Budget Pain Abating for Ghana Prompts Longest Cedi Bond Sale

ACCRA (Capital Markets in Africa) – Ghana is selling its longest local-currency bonds as the stabilizing cedi and government steps to rein in a budget shortfall stoke appetite for the West African nation’s debt.

The Finance Ministry gave final guidance of 19.75 percent for the 15-yearcallable bonds and is due to stop accepting bids at 3 p.m. in Accra. Yields on the government’s local debt have fallen in the past month, helping the ministry place 1.4 billion cedis ($320 million) of notes before Friday’s sale in the first three months, up 30 percent from the same period a year earlier.

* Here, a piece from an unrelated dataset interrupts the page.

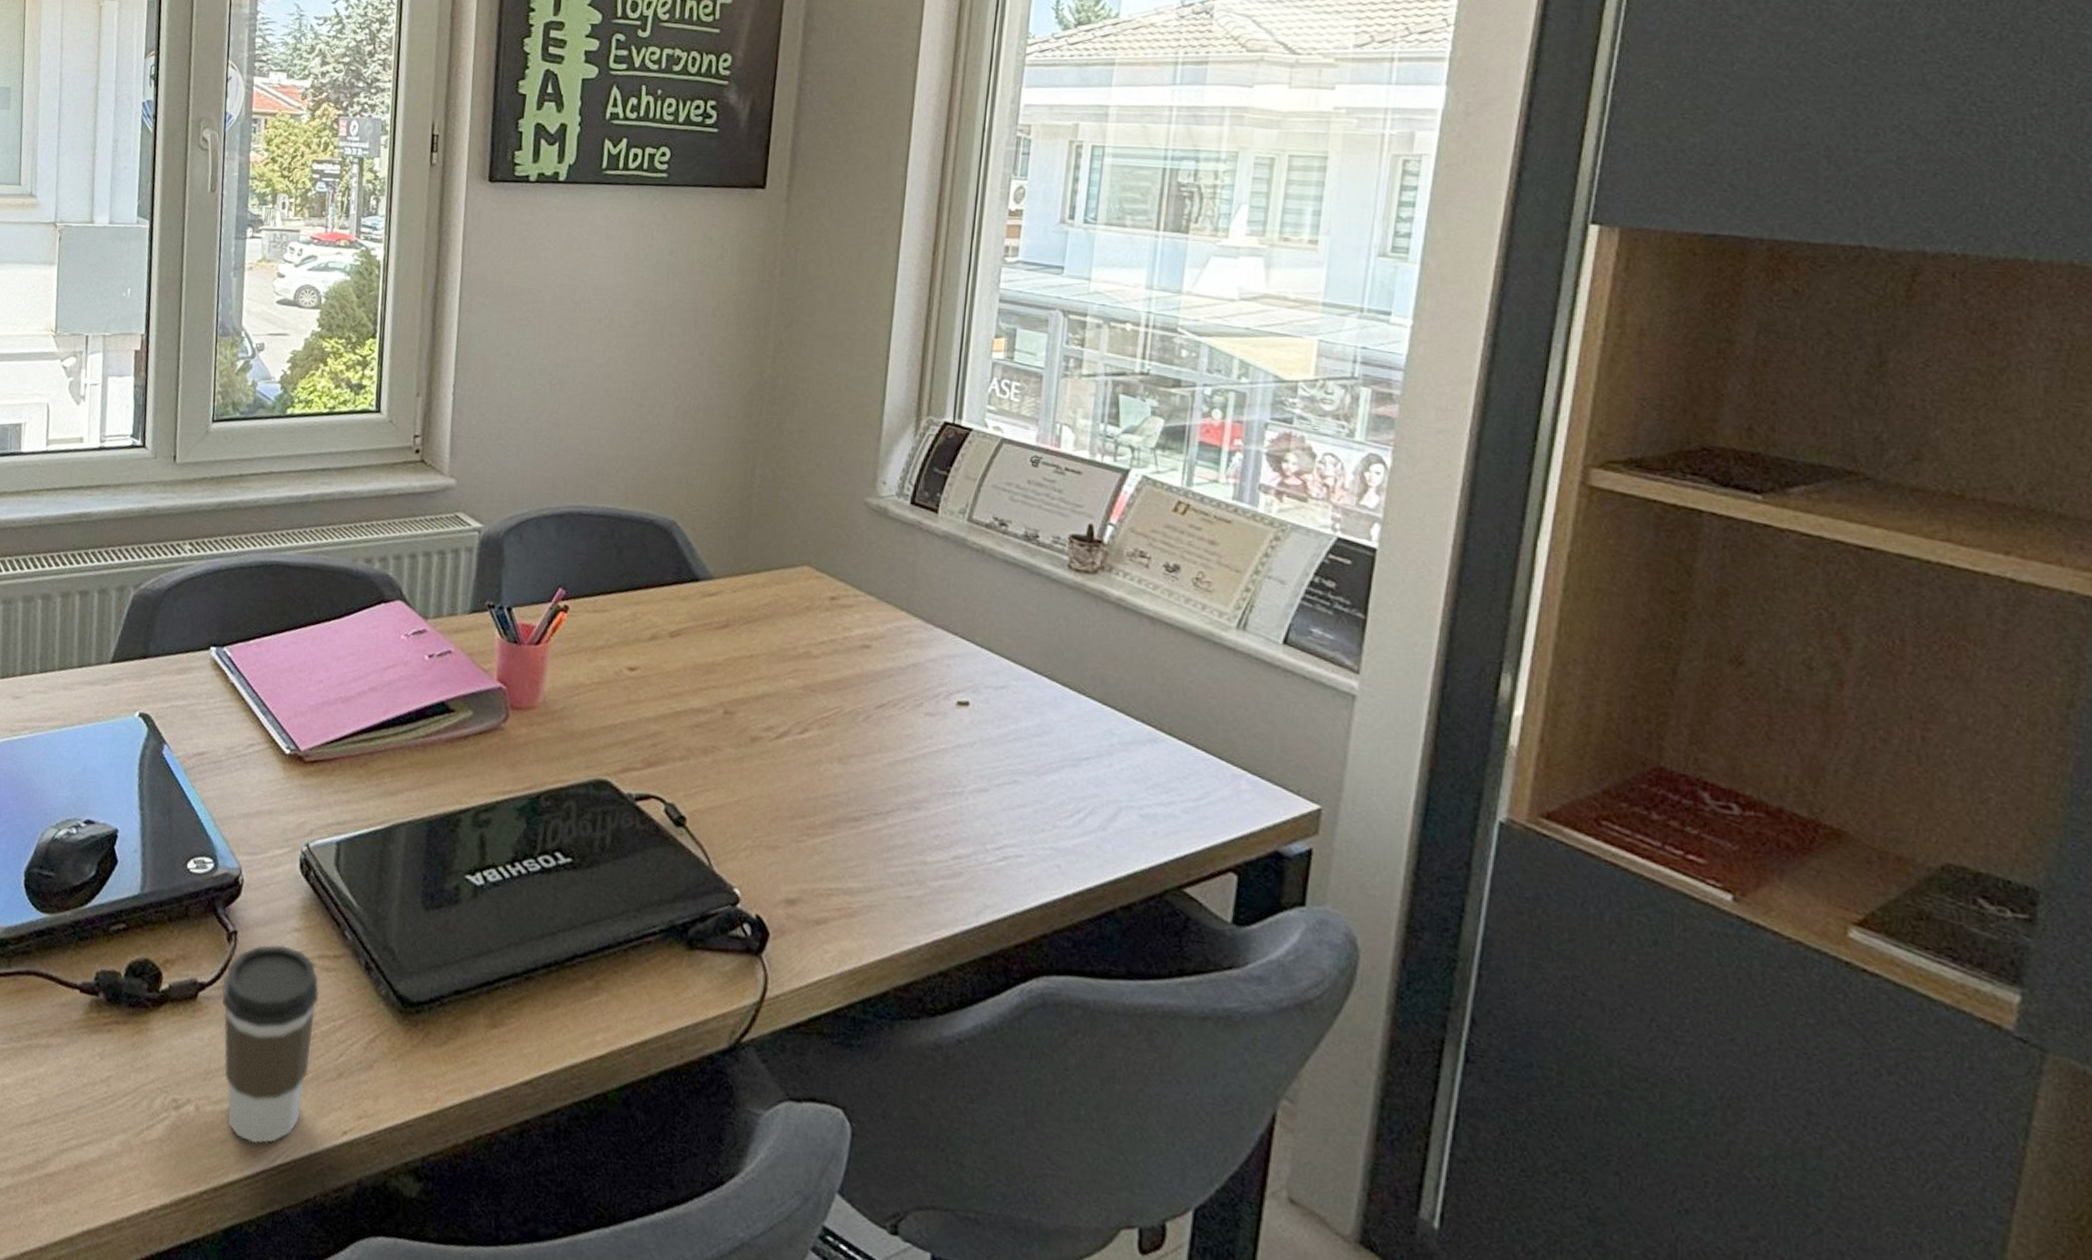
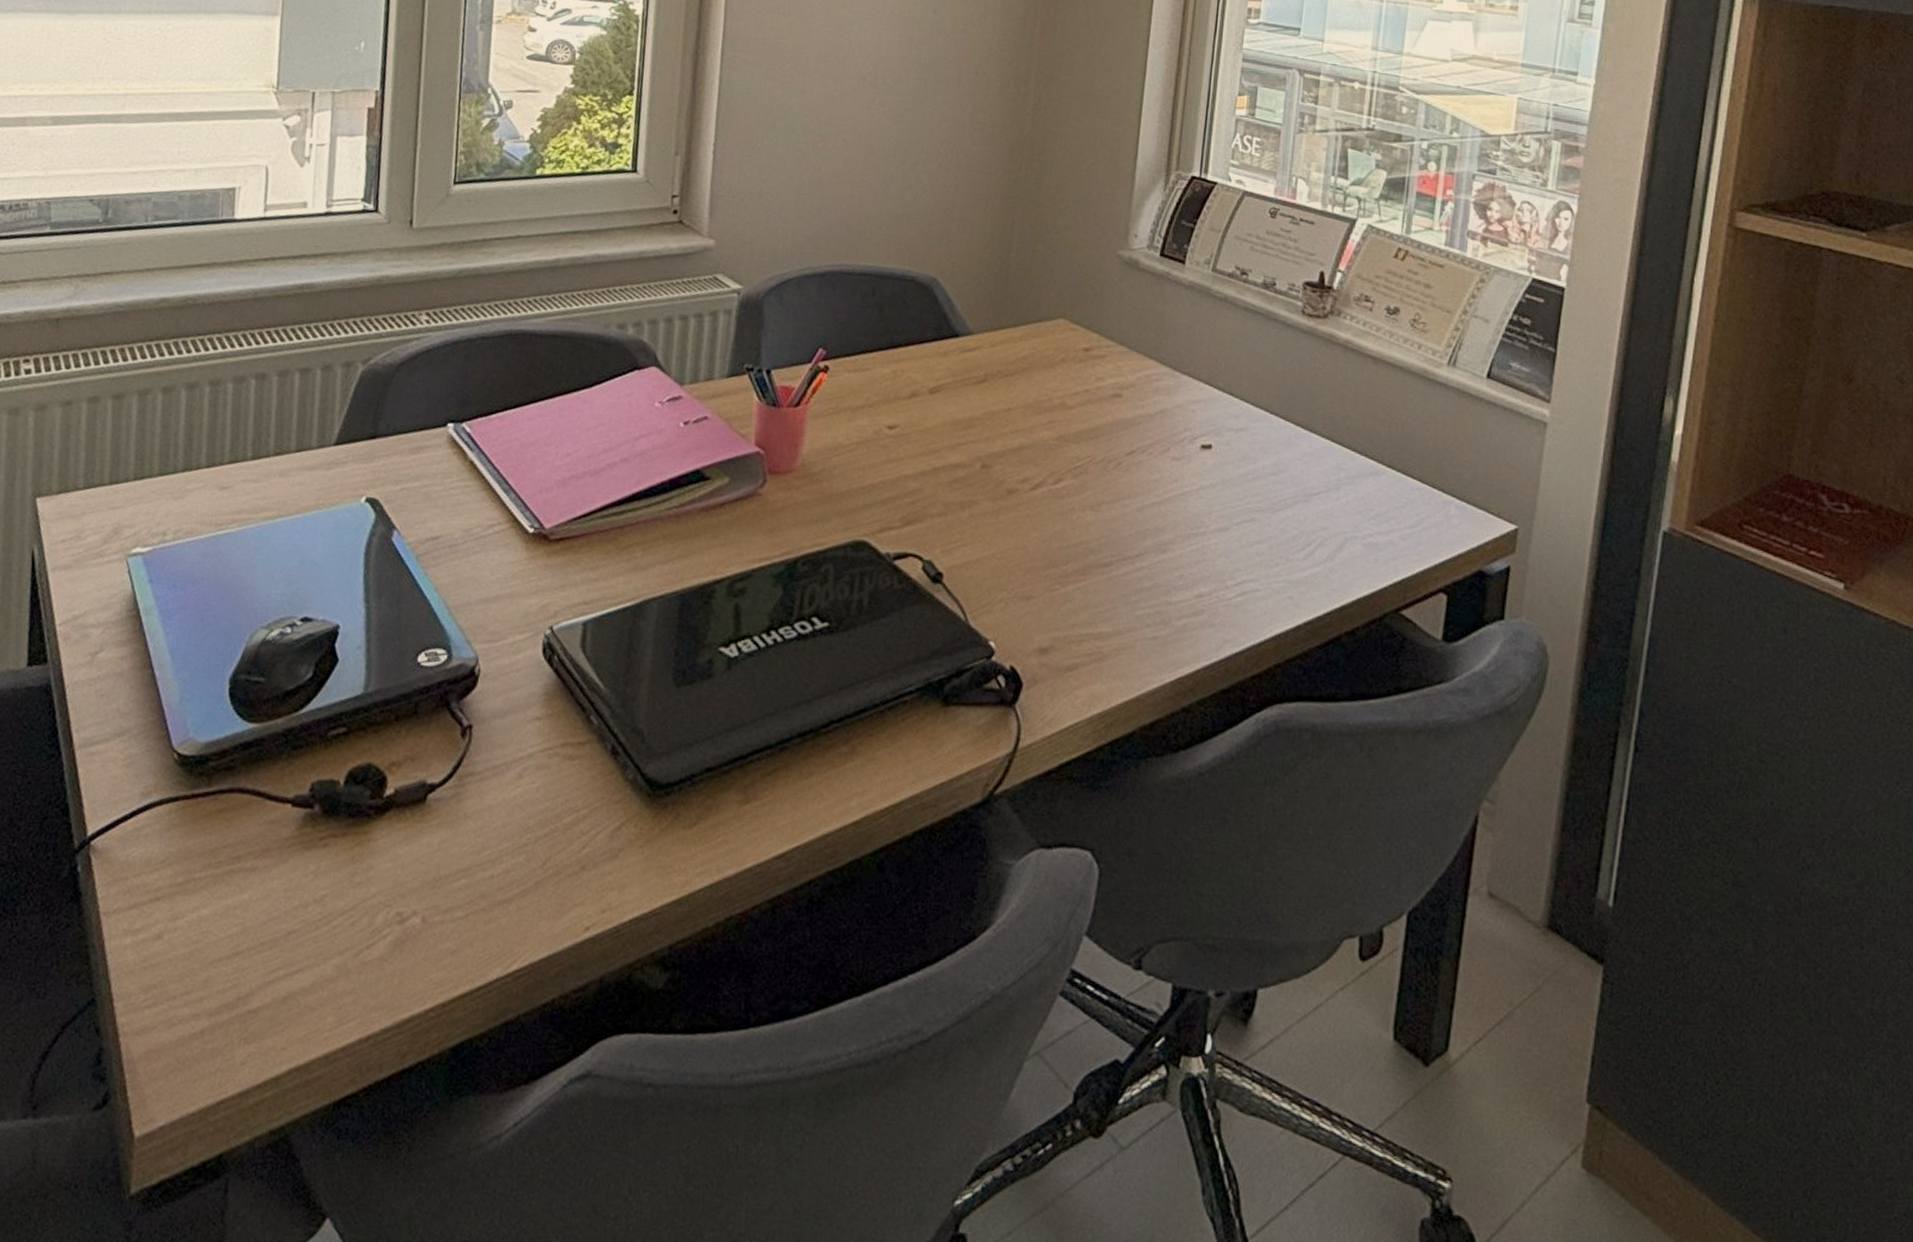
coffee cup: present [222,944,320,1144] -> none [454,735,562,952]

The offering from the world’s second-biggest cocoa producer comes after Ghana’s central bank cut its benchmark interest rate for the second time in four months on March 27 as the cedi recovered from record lows and inflation slowed to the lowest rate in more than three years. Investors are betting President Nana Akufo-Addo’s government will succeed in enforcing budget discipline after the world’s second-largest cocoa producer shook local marketsat the start of the year when it announced a bigger-than-expected budget gap.

“The issue in recent years was the over-reliance on short-dated securities, which increased refinancing risk,” Samir Gadio, an Africa strategist at Standard Chartered Bank in London, said by email. “Extending the maturity profile of the curve will alleviate these concerns.”

The Cedi climbed 1.2 percent to 4.3212 per dollar as of 2:37 p.m. in Accra after Ernest Addison was appointed as the nation’s new central bank governor. He replaces Abdul Nashiru Issahaku, who quit this week after only a year in the post, citing personal reasons. Addison is likely “to strike a balance between price stability and economic growth,” according to Courage Martey, an Accra-based economist at Databank Group.

The cedi has rebounded almost 10 percent from a record low at the start of the month after Finance Minister Ken Ofori-Atta announced plans to narrow the fiscal deficit, which was 8.7 percent of gross domestic product in 2016. Inflation has slowed to 13.2 percent from 18.7 percent during Issahaku’s time as governor.